Quoted passage =>
On Thu, 8 Apr 2010 17:38:30 +0400
Solar Designer <solar@openwall.com> wrote:

> How much parallelism is there in a single instance of the scrypt key
> derivation function?  I notice that you have an implementation for SSE2,
> which means 4x parallelism (right?), but can it be extended further -
> say, to use multiple CPU cores for a single scrypt computation?  What is
> going to happen when x86-64 CPUs with AVX (256-bit vectors) hit the
> market - will it be possible to make optimal use of them?  And chances
> are that future CPUs and GPUs (or hybrids) will have even more cores and
> longer vectors.  If this silicon can't be used optimally for "defensive"
> uses of scrypt (enabling more extensive use of key stretching), then
> that's a major shortcoming of scrypt.  (bcrypt and all others are
> similarly problematic in this respect, which I complained about 10+
> years ago, and I was hoping that the replacement would address this - in
> fact, I did some work on this area at the time, but never finished that.)

The SSE2 instructions are only used within the Salsa20 core function.
Longer vector instructions may make two simultaneous Salsa20
computations faster, but with the current scrypt algorithm, that will
only be useful if p is even.

The scrypt idea could be used with a different mixing function, however.

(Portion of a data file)
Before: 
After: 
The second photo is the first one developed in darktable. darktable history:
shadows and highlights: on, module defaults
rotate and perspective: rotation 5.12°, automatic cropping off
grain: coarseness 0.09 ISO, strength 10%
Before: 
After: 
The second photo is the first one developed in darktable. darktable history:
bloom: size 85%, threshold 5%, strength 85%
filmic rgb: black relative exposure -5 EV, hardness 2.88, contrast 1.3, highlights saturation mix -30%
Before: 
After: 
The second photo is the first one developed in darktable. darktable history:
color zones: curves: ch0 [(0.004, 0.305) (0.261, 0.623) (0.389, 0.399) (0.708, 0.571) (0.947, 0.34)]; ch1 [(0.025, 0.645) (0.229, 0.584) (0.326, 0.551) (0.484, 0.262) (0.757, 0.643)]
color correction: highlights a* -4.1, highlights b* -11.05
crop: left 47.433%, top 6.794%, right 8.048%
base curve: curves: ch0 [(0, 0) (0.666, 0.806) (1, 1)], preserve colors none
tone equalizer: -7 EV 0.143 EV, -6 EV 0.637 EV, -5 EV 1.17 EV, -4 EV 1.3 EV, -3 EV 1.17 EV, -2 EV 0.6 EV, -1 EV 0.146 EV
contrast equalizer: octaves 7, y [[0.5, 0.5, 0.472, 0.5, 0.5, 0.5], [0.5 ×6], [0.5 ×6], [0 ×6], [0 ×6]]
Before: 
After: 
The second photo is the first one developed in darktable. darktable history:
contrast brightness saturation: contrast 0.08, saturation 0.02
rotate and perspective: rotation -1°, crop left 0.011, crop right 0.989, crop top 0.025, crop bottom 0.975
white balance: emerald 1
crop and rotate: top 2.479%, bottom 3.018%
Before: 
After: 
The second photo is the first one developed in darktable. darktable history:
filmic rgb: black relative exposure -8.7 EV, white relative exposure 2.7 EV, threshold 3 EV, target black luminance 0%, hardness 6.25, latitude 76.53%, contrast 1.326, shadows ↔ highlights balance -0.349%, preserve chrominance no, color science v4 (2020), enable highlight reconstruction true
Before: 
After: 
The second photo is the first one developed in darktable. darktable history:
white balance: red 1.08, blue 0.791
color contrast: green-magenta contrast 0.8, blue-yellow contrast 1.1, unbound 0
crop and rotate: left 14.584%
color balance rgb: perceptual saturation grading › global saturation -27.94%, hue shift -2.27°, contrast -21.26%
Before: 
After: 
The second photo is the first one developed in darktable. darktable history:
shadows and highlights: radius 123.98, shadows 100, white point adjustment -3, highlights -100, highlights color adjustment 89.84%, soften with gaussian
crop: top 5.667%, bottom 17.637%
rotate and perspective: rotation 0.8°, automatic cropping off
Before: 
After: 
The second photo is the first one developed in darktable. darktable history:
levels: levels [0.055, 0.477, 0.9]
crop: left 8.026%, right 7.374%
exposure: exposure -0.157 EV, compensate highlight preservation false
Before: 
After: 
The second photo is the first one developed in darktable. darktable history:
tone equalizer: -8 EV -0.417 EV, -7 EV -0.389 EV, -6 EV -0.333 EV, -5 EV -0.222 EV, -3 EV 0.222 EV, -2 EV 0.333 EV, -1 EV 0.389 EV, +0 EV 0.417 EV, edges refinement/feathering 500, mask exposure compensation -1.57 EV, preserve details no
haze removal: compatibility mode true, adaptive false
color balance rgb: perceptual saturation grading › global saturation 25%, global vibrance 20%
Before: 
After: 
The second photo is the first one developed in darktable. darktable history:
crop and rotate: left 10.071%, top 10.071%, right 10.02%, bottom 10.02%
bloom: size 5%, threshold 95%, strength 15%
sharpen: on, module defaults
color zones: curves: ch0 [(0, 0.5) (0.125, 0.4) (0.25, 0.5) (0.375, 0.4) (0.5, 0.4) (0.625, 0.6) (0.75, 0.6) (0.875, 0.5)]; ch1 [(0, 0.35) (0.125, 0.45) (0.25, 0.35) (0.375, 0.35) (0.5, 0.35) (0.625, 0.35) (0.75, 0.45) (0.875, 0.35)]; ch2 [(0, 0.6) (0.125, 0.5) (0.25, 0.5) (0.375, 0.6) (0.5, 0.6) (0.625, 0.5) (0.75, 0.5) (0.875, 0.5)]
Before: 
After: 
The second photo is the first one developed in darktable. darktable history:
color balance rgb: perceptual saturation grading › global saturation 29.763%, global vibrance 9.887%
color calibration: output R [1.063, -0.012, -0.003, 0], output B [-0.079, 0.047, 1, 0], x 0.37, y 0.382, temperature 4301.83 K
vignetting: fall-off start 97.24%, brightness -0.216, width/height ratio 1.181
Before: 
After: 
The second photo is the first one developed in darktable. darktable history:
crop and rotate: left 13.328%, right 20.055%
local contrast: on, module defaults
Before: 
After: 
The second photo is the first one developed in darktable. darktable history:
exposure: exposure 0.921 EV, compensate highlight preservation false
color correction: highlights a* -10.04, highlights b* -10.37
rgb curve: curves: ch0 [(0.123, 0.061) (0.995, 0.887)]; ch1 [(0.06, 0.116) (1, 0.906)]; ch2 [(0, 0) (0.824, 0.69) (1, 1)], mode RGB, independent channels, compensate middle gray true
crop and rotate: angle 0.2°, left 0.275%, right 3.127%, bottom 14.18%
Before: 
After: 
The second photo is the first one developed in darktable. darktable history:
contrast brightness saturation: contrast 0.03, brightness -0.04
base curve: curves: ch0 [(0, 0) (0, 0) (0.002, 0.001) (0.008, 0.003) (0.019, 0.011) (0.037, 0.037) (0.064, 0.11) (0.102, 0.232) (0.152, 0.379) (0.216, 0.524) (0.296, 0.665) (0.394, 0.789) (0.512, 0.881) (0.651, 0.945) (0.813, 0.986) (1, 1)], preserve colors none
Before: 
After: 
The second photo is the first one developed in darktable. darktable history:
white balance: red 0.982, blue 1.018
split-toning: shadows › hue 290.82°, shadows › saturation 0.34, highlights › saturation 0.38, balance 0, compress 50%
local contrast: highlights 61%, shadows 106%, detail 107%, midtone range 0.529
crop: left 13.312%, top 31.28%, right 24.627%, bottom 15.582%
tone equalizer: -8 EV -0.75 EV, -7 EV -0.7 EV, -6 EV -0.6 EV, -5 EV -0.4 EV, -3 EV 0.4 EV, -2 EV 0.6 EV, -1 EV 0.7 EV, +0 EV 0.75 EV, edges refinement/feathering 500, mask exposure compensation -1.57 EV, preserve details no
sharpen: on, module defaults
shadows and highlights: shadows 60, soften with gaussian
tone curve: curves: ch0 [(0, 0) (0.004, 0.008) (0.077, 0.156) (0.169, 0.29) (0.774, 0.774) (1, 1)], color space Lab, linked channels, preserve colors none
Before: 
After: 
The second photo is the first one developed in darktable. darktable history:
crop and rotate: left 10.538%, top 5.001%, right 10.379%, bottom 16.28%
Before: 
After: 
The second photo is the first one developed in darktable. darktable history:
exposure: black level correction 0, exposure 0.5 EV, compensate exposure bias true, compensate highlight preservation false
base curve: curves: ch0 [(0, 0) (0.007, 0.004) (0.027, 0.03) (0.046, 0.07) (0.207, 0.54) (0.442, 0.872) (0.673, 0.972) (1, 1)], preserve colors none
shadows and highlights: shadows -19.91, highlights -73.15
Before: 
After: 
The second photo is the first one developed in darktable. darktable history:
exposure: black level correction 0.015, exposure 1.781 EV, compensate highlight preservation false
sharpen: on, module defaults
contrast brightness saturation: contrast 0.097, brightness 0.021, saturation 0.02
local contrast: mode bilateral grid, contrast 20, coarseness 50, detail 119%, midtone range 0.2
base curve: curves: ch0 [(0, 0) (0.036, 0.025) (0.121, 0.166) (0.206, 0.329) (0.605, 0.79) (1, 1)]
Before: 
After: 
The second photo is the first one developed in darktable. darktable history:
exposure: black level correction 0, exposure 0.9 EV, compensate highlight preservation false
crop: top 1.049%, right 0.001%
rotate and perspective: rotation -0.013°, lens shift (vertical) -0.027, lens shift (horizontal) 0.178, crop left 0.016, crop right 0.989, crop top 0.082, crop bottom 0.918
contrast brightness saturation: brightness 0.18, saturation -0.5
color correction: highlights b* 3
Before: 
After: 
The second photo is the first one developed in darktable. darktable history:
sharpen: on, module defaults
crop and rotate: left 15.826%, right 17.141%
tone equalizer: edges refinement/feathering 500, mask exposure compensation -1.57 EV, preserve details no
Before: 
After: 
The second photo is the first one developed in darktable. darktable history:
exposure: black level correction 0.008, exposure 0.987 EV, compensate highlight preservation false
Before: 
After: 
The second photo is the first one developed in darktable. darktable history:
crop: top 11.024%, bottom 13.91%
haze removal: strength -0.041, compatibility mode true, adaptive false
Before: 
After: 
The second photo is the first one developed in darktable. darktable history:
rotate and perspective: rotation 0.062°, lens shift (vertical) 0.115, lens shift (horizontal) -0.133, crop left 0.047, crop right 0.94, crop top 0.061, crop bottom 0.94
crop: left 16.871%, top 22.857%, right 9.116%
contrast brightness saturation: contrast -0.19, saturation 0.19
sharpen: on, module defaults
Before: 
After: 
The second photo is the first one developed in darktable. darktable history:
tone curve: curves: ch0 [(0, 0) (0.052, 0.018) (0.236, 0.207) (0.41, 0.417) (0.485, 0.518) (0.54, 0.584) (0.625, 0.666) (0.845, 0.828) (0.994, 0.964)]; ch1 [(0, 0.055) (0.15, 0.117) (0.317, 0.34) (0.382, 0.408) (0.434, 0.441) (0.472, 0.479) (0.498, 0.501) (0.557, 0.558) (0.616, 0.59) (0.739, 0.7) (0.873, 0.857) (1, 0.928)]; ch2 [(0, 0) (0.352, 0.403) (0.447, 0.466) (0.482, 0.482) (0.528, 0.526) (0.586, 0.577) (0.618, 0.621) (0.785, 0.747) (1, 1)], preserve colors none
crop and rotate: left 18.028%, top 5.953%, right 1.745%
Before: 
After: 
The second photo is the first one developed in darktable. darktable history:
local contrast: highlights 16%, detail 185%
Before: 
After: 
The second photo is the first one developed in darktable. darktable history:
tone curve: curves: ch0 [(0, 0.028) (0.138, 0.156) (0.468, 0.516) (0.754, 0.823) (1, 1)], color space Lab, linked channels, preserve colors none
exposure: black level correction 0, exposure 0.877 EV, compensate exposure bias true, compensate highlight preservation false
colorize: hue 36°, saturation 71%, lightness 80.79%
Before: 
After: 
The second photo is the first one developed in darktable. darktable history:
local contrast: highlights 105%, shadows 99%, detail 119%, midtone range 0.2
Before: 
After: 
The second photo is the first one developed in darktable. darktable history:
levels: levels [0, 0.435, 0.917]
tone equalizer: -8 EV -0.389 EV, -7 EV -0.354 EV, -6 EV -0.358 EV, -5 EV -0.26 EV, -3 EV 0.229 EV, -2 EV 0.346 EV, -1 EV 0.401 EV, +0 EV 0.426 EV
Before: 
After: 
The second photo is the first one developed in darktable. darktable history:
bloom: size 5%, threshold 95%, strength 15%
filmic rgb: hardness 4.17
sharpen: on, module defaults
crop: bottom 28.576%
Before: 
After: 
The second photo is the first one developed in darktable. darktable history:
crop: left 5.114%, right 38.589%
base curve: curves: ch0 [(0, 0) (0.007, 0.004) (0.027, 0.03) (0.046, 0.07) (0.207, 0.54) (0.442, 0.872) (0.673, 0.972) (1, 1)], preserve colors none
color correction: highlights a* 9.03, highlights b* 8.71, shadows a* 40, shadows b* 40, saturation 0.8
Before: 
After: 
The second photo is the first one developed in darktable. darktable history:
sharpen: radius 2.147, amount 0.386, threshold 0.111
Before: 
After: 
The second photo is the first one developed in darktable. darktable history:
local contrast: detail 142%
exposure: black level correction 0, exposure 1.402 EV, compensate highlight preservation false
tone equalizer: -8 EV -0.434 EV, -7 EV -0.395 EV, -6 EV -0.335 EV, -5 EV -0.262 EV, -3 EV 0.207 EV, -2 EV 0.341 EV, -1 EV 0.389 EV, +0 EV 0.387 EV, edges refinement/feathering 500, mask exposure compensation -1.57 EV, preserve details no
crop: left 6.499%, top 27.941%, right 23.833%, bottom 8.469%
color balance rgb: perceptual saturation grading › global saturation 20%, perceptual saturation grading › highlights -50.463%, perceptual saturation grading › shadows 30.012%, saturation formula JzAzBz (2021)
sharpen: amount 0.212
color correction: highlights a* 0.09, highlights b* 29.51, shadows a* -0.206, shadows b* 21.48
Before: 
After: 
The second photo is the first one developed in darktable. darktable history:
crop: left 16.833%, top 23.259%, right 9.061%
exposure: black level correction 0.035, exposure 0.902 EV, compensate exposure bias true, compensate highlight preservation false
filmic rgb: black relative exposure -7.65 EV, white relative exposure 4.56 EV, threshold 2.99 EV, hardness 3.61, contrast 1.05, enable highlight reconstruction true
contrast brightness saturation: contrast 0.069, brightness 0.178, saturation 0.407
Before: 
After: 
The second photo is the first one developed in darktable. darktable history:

Problem description => Reproduce the section of the scrypt email that begins at the words "Longer vector instructions" and stops after "if p is even.". This data isn't needed for anything here.

Output of the exercise =>
Longer vector instructions may make two simultaneous Salsa20
computations faster, but with the current scrypt algorithm, that will
only be useful if p is even.